> [Work required] Where the listing below reaches the line containing "(pathology): 25 mm", start writing out lines exactly, and stop once the line containing "- tumour on" has been written.

─── Given records

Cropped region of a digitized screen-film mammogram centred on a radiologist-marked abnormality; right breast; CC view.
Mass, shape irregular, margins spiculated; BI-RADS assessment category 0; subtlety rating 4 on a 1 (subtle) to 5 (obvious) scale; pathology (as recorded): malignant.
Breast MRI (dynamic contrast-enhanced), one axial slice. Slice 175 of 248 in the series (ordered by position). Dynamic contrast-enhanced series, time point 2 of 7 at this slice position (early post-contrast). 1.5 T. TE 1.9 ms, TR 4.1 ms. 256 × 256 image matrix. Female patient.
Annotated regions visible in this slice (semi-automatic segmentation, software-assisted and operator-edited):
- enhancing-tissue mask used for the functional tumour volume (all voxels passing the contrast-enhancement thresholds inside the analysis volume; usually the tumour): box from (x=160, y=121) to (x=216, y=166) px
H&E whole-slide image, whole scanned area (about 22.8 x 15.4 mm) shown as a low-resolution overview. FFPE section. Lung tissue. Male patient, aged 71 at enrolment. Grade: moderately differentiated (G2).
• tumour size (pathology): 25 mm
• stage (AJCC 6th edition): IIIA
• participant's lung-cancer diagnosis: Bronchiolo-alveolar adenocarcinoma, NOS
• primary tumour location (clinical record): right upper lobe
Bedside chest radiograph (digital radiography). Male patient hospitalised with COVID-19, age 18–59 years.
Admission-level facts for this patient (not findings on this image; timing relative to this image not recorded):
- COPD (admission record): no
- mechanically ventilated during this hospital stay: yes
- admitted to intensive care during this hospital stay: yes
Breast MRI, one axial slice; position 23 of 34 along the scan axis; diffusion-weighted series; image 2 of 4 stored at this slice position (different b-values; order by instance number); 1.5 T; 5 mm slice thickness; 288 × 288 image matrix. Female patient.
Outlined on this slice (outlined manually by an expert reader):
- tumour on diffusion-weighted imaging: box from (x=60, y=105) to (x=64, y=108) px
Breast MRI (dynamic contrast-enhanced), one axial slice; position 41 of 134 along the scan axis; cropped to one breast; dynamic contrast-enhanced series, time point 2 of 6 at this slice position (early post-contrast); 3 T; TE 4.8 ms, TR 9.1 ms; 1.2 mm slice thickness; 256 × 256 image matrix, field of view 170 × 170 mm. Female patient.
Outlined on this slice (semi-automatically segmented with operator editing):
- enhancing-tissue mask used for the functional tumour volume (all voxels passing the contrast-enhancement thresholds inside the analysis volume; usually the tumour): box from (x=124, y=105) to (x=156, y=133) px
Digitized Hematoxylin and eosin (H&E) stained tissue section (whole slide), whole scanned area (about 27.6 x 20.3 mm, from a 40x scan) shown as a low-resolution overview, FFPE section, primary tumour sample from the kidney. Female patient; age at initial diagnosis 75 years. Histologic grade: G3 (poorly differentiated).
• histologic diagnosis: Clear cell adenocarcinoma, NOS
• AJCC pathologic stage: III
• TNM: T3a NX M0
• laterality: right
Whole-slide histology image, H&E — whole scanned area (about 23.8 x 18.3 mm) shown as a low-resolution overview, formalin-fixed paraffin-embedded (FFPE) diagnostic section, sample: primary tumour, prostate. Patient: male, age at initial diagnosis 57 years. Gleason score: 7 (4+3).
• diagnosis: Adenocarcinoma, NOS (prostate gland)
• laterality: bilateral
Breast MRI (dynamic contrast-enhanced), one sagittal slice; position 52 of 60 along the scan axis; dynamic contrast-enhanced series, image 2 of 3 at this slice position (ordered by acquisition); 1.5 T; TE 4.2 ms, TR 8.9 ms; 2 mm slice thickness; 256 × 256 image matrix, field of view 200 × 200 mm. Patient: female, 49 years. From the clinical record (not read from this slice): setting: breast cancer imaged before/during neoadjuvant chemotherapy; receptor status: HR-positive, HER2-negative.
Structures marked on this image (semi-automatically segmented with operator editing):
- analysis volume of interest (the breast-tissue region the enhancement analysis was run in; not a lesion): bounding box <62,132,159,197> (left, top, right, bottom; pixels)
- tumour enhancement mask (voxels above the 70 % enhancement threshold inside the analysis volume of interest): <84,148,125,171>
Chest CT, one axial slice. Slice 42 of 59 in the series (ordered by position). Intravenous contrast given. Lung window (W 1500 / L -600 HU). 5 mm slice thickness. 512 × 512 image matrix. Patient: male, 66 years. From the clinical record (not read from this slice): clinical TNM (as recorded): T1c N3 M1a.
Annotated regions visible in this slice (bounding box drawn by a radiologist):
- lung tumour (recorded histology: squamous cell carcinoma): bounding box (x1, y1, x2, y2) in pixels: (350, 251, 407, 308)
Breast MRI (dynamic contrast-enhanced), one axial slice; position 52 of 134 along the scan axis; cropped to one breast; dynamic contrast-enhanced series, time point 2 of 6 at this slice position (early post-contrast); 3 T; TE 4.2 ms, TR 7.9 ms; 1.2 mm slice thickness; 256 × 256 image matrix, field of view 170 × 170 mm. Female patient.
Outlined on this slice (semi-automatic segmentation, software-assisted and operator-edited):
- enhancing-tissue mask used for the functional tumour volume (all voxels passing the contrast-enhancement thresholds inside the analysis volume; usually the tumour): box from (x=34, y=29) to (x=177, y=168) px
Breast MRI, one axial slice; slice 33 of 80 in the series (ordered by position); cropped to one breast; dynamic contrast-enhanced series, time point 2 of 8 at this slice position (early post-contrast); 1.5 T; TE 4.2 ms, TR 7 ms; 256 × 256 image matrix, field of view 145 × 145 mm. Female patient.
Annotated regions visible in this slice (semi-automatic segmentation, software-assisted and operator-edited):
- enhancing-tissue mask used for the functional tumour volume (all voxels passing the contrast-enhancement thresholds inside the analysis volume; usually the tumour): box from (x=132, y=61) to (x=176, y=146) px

──────

> [Problem solution]
• tumour size (pathology): 25 mm
• stage (AJCC 6th edition): IIIA
• participant's lung-cancer diagnosis: Bronchiolo-alveolar adenocarcinoma, NOS
• primary tumour location (clinical record): right upper lobe
Bedside chest radiograph (digital radiography). Male patient hospitalised with COVID-19, age 18–59 years.
Admission-level facts for this patient (not findings on this image; timing relative to this image not recorded):
- COPD (admission record): no
- mechanically ventilated during this hospital stay: yes
- admitted to intensive care during this hospital stay: yes
Breast MRI, one axial slice; position 23 of 34 along the scan axis; diffusion-weighted series; image 2 of 4 stored at this slice position (different b-values; order by instance number); 1.5 T; 5 mm slice thickness; 288 × 288 image matrix. Female patient.
Outlined on this slice (outlined manually by an expert reader):
- tumour on diffusion-weighted imaging: box from (x=60, y=105) to (x=64, y=108) px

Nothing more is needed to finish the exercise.